É possível enviar flores ao céu?

 

Pai,

Eu entendi algumas coisas.

Venho aprendendo aos poucos com a tua falta e a minha saudade.

Entendi, por exemplo, porque você não parou um minuto sequer de tirar fotos naquele dia em que nós dois fomos à Embu das Artes, e eu fiquei brava com a nossa caminhada lenta – porque cada passo seu significava um registro daquele lugar. Talvez eu tenha mandado um WhatsApp pra mãe reclamando: “o pai tá pior que criança nessa cidade!!!”.

Mas eu entendi. Entendi o porquê do seu entusiasmo ao registrar tanta coisa e investigar cada detalhe, porque era assim que, mais tarde, alimentaríamos essa lembrança e os nossos momentos de descobertas a cada viagem de Harley-Davidson.Eu entendi porque, nesse mesmo dia, você entrou em um estúdio de tatuagem e quase fez uma, ali mesmo, sem avisar alguém ou escolher um desenho prévio. Talvez ninguém saiba, mas você quase tatuou as suas costas e passamos bons minutos considerando desenhos dos catálogos naquela sala pequena que fazia tatuagem e piercing.

Sim, eu entendi que você queria sentir-se VIVO e capaz de tornar realidade cada decisão que te cabia. Que pudesse mostrar que você era capaz de alcançar pequenos desejos, pequenas loucuras, pequenas vontades. Porque fazia sentido. E faz sentido.

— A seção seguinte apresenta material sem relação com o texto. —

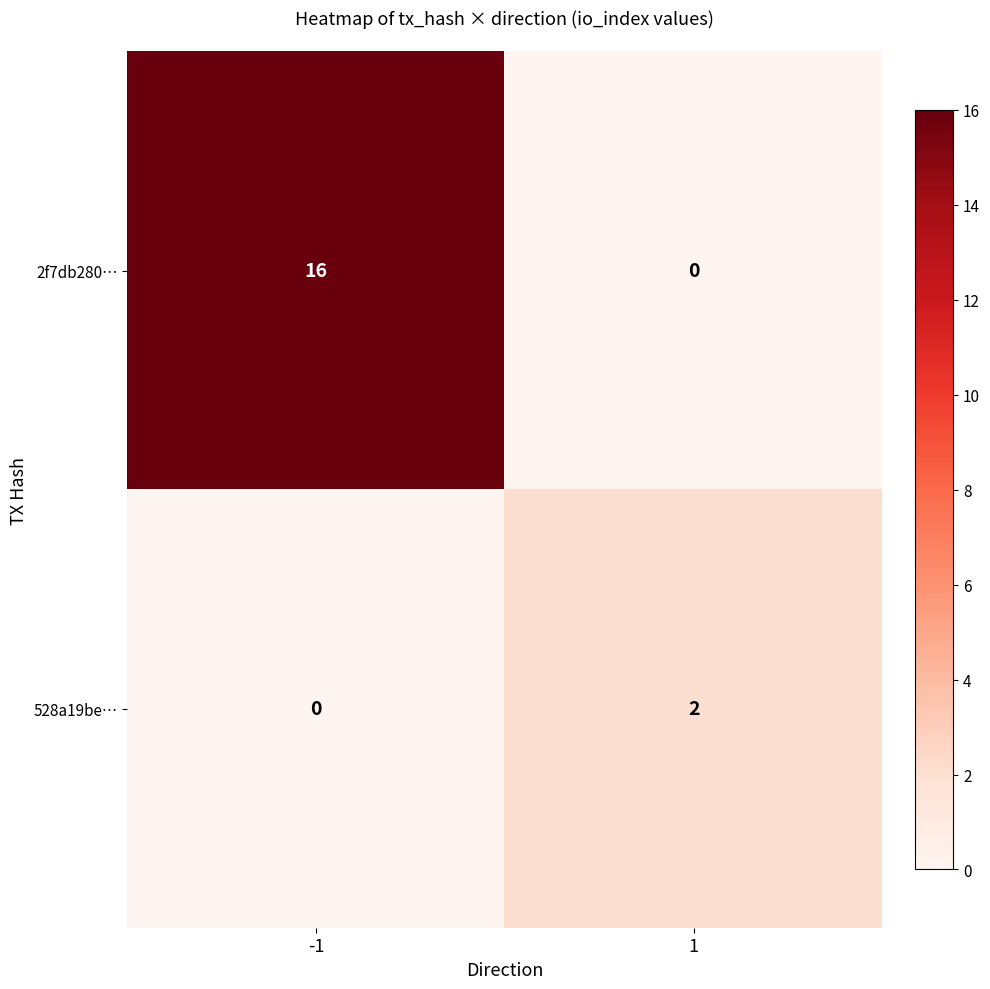

The value of 528a19be… at -1 is 0. True or false?

True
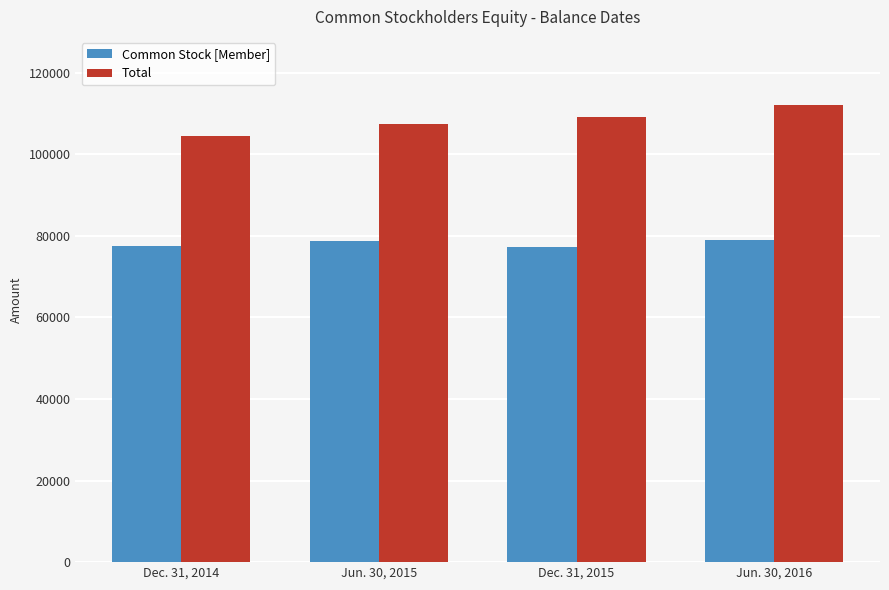

Rank the series by their average value, from highest to lowest.

Total, Common Stock [Member]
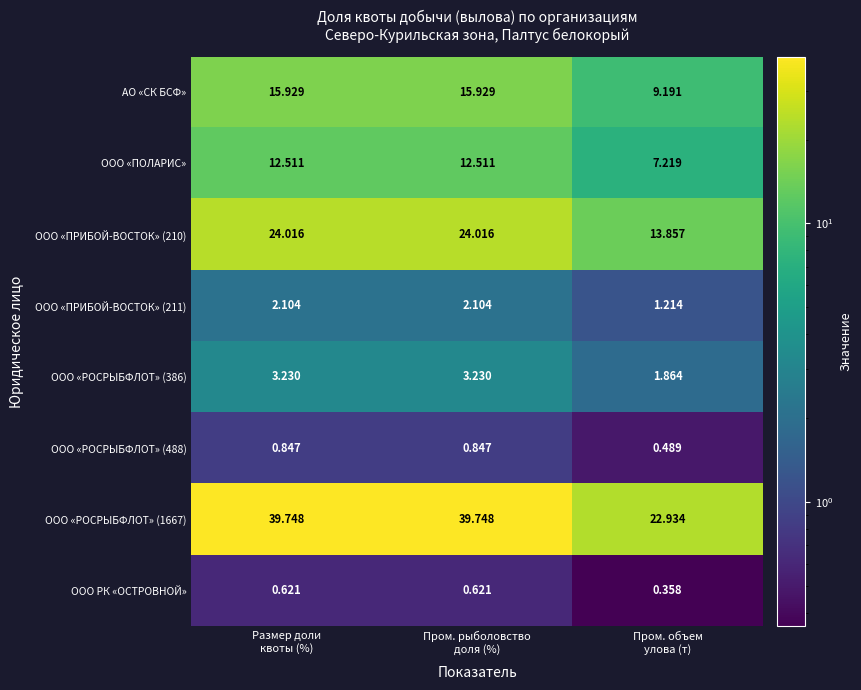

Which series has the largest total across all categories?

ООО «РОСРЫБФЛОТ» (1667)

Eu entendo porque você tinha o entusiasmo de tirar a motocicleta da garagem, talvez sem destino. E você passava horas em uma estrada sem esperar o que ia encontrar na cidade, ou mesmo no caminho, porque talvez a previsão do tempo fosse de chuva no fim da tarde – e tomar chuva em cima de uma motocicleta dói pra caramba – mas quem se importa?

Eu entendi que você queria simplesmente sair, independente dos fatores externos, porque você valorizava a sensação de liberdade e de paz que a estrada proporciona. Eu entendo que pilotar, para você, era entrar em conexão com algo muito mais interno e profundo do que uma simples atividade mecânica. E aquele vento no rosto é mesmo libertador.

Eu entendo porque você fazia tantos planos e falava sempre que “para morrer, basta estar vivo”. Você tinha consciência da fragilidade do ser humano, mas não deixava de acreditar em seus projetos e, quando você sonhava, ia muito alto. E talvez a mãe tenha dito algumas vezes: “o pai sonha muito”.

Mas eu entendi. Entendi que você teve foco para lutar pelos seus planos e era extremamente prático ao aproveitar cada momento e decisão. E entendo que talvez esse seu jeito tenha feito com que seus apenas 50 anos de vida tenham sido bem vividos com seu jeito lúdico, dramático, sério, focado, decidido, estratégico, matemático e muito artista.

Eu entendi algumas coisas.

Agradeço aos céus pela consciência, fé e amor que continua nos unindo.

E sigo aprendendo aos poucos com a tua falta e a minha saudade.